Here is a picture of a little girl named Reem. She is recently orphaned after her entire family was massacred in this senseless [un]holy war. Reem was reportedly stationed in a refugee camp in Northern Lebanon, and a media journalist in passing captured this image: Her green eyes piercing into the camera, and her 9 year-old conviction sought a marker and wrote the word “Love.” in both English and Arabic.
Oh the power of that word!
If only the Kingdom of Heaven on earth would come, even now in this moment.

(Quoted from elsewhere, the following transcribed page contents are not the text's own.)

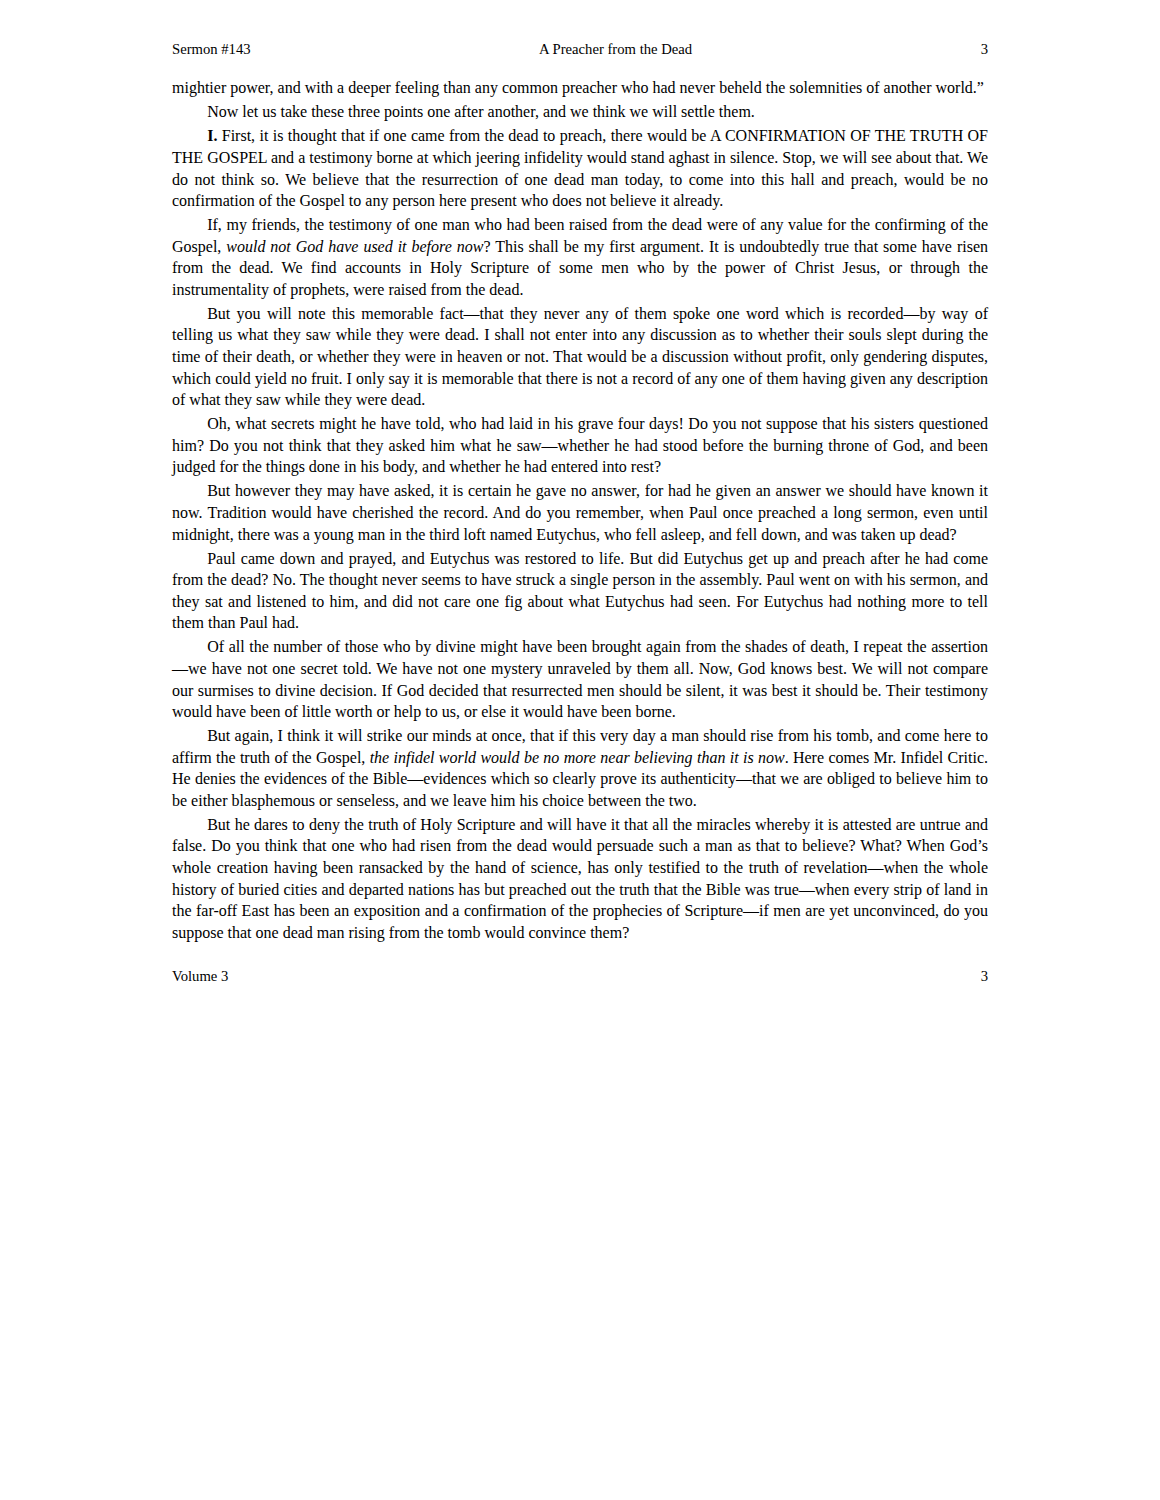Sermon #143 A Preacher from the Dead 3
mightier power, and with a deeper feeling than any common preacher who had never beheld the solemnities of another world.”
Now let us take these three points one after another, and we think we will settle them.
I. First, it is thought that if one came from the dead to preach, there would be A CONFIRMATION OF THE TRUTH OF THE GOSPEL and a testimony borne at which jeering infidelity would stand aghast in silence. Stop, we will see about that. We do not think so. We believe that the resurrection of one dead man today, to come into this hall and preach, would be no confirmation of the Gospel to any person here present who does not believe it already.
If, my friends, the testimony of one man who had been raised from the dead were of any value for the confirming of the Gospel, would not God have used it before now? This shall be my first argument. It is undoubtedly true that some have risen from the dead. We find accounts in Holy Scripture of some men who by the power of Christ Jesus, or through the instrumentality of prophets, were raised from the dead.
But you will note this memorable fact—that they never any of them spoke one word which is recorded—by way of telling us what they saw while they were dead. I shall not enter into any discussion as to whether their souls slept during the time of their death, or whether they were in heaven or not. That would be a discussion without profit, only gendering disputes, which could yield no fruit. I only say it is memorable that there is not a record of any one of them having given any description of what they saw while they were dead.
Oh, what secrets might he have told, who had laid in his grave four days! Do you not suppose that his sisters questioned him? Do you not think that they asked him what he saw—whether he had stood before the burning throne of God, and been judged for the things done in his body, and whether he had entered into rest?
But however they may have asked, it is certain he gave no answer, for had he given an answer we should have known it now. Tradition would have cherished the record. And do you remember, when Paul once preached a long sermon, even until midnight, there was a young man in the third loft named Eutychus, who fell asleep, and fell down, and was taken up dead?
Paul came down and prayed, and Eutychus was restored to life. But did Eutychus get up and preach after he had come from the dead? No. The thought never seems to have struck a single person in the assembly. Paul went on with his sermon, and they sat and listened to him, and did not care one fig about what Eutychus had seen. For Eutychus had nothing more to tell them than Paul had.
Of all the number of those who by divine might have been brought again from the shades of death, I repeat the assertion—we have not one secret told. We have not one mystery unraveled by them all. Now, God knows best. We will not compare our surmises to divine decision. If God decided that resurrected men should be silent, it was best it should be. Their testimony would have been of little worth or help to us, or else it would have been borne.
But again, I think it will strike our minds at once, that if this very day a man should rise from his tomb, and come here to affirm the truth of the Gospel, the infidel world would be no more near believing than it is now. Here comes Mr. Infidel Critic. He denies the evidences of the Bible—evidences which so clearly prove its authenticity—that we are obliged to believe him to be either blasphemous or senseless, and we leave him his choice between the two.
But he dares to deny the truth of Holy Scripture and will have it that all the miracles whereby it is attested are untrue and false. Do you think that one who had risen from the dead would persuade such a man as that to believe? What? When God’s whole creation having been ransacked by the hand of science, has only testified to the truth of revelation—when the whole history of buried cities and departed nations has but preached out the truth that the Bible was true—when every strip of land in the far-off East has been an exposition and a confirmation of the prophecies of Scripture—if men are yet unconvinced, do you suppose that one dead man rising from the tomb would convince them?
Volume 3 3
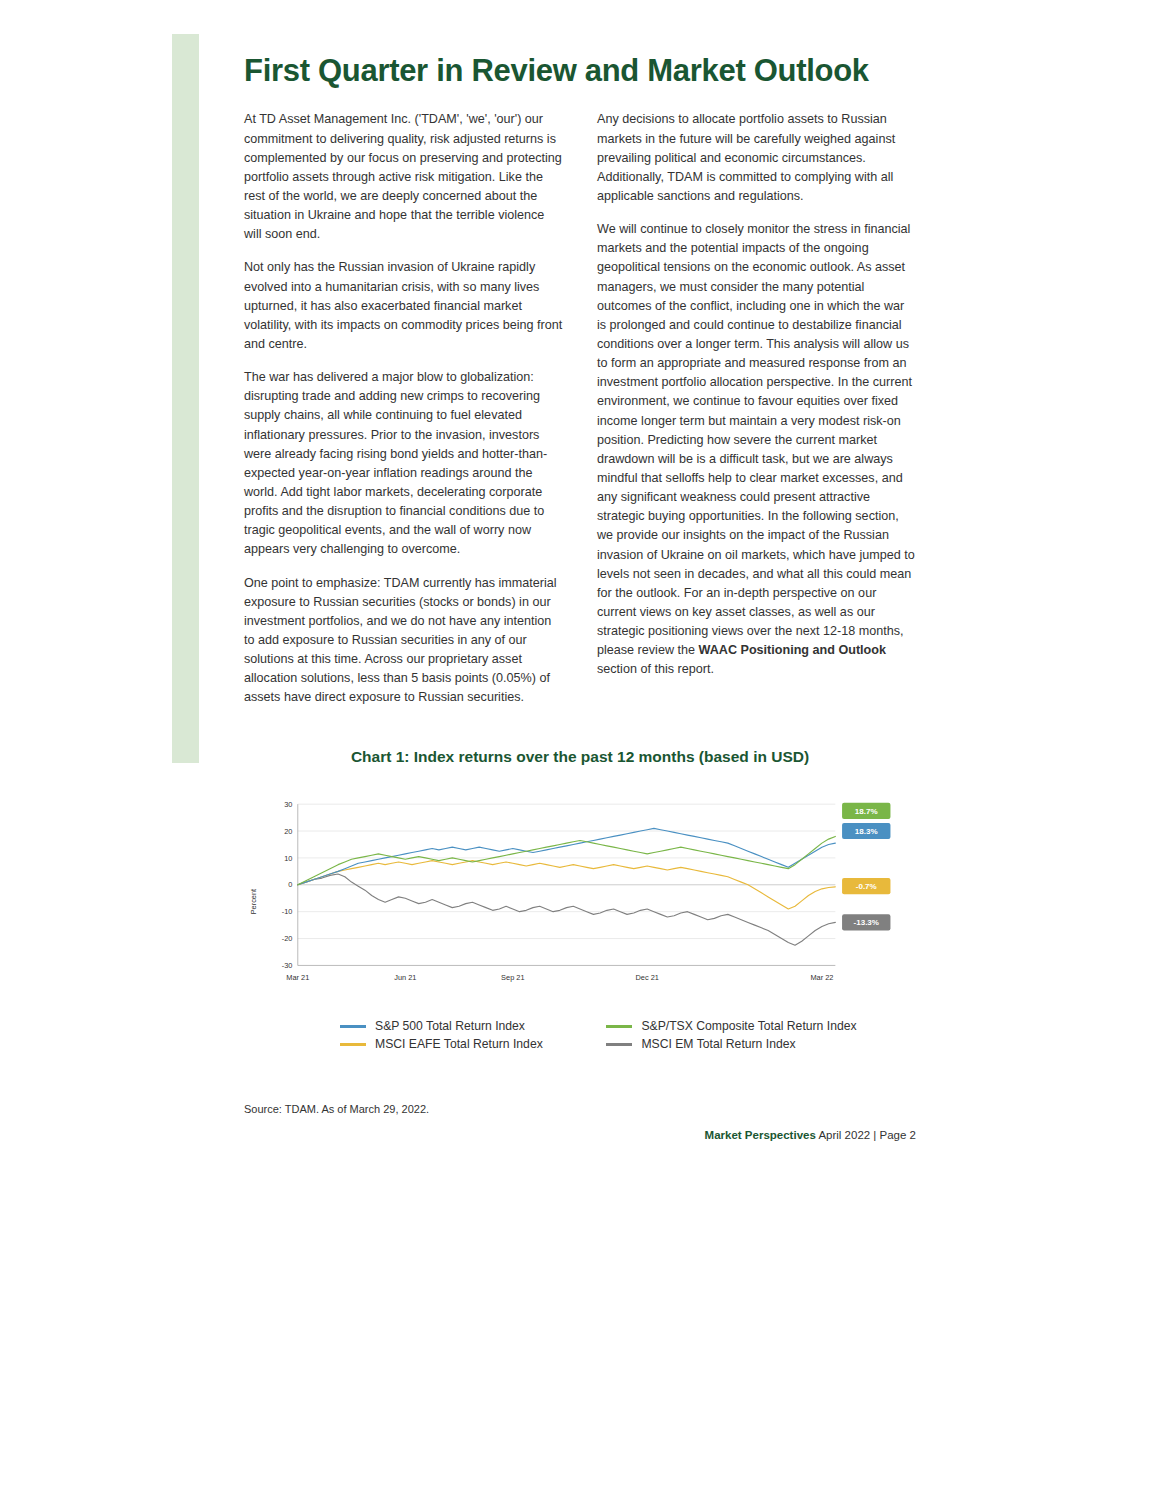First Quarter in Review and Market Outlook
At TD Asset Management Inc. ('TDAM', 'we', 'our') our commitment to delivering quality, risk adjusted returns is complemented by our focus on preserving and protecting portfolio assets through active risk mitigation. Like the rest of the world, we are deeply concerned about the situation in Ukraine and hope that the terrible violence will soon end.
Not only has the Russian invasion of Ukraine rapidly evolved into a humanitarian crisis, with so many lives upturned, it has also exacerbated financial market volatility, with its impacts on commodity prices being front and centre.
The war has delivered a major blow to globalization: disrupting trade and adding new crimps to recovering supply chains, all while continuing to fuel elevated inflationary pressures. Prior to the invasion, investors were already facing rising bond yields and hotter-than-expected year-on-year inflation readings around the world. Add tight labor markets, decelerating corporate profits and the disruption to financial conditions due to tragic geopolitical events, and the wall of worry now appears very challenging to overcome.
One point to emphasize: TDAM currently has immaterial exposure to Russian securities (stocks or bonds) in our investment portfolios, and we do not have any intention to add exposure to Russian securities in any of our solutions at this time. Across our proprietary asset allocation solutions, less than 5 basis points (0.05%) of assets have direct exposure to Russian securities.
Any decisions to allocate portfolio assets to Russian markets in the future will be carefully weighed against prevailing political and economic circumstances. Additionally, TDAM is committed to complying with all applicable sanctions and regulations.
We will continue to closely monitor the stress in financial markets and the potential impacts of the ongoing geopolitical tensions on the economic outlook. As asset managers, we must consider the many potential outcomes of the conflict, including one in which the war is prolonged and could continue to destabilize financial conditions over a longer term. This analysis will allow us to form an appropriate and measured response from an investment portfolio allocation perspective. In the current environment, we continue to favour equities over fixed income longer term but maintain a very modest risk-on position. Predicting how severe the current market drawdown will be is a difficult task, but we are always mindful that selloffs help to clear market excesses, and any significant weakness could present attractive strategic buying opportunities. In the following section, we provide our insights on the impact of the Russian invasion of Ukraine on oil markets, which have jumped to levels not seen in decades, and what all this could mean for the outlook. For an in-depth perspective on our current views on key asset classes, as well as our strategic positioning views over the next 12-18 months, please review the WAAC Positioning and Outlook section of this report.
Chart 1: Index returns over the past 12 months (based in USD)
Percent 30 20 10 0 -10 -20 -30 Mar 21 Jun 21 Sep 21 Dec 21 Mar 22 18.7% 18.3% -0.7% -13.3%
S&P 500 Total Return Index
S&P/TSX Composite Total Return Index
MSCI EAFE Total Return Index
MSCI EM Total Return Index
Source: TDAM. As of March 29, 2022.
Market Perspectives April 2022 | Page 2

Dear God, invade us with your tears. Tear down these empires of sand and greed and oil and blood and religion and money and hate and self and the American Dream and all of the lies upon which these self-evident truths were established, to conquer and destroy and infiltrate and assimilate and incorporate. Burn down our accumulating collections of self-preservation, until we see the Rescuer with scars on His hands and feet and tears in His eyes for an unwilling Jerusalem to be gathered… May the glory of Jesus detonate the United Nations into an oblivion of fragmented revelations that there is only One Hope for this broken planet.
The inexplicable mystery from the ineffable Name, poured out at the cross as a ransom for the captives. Love so exhaustive, so intoxicating that the blind see men as trees and stumble in the morning light into angels announcing, “He is not here, for He is risen!”
The kind of love that causes knees to tremble in the collapse, with bowed heads and confessing tongues that there is One Lord, and all of creation is growing for the redemption of His blood.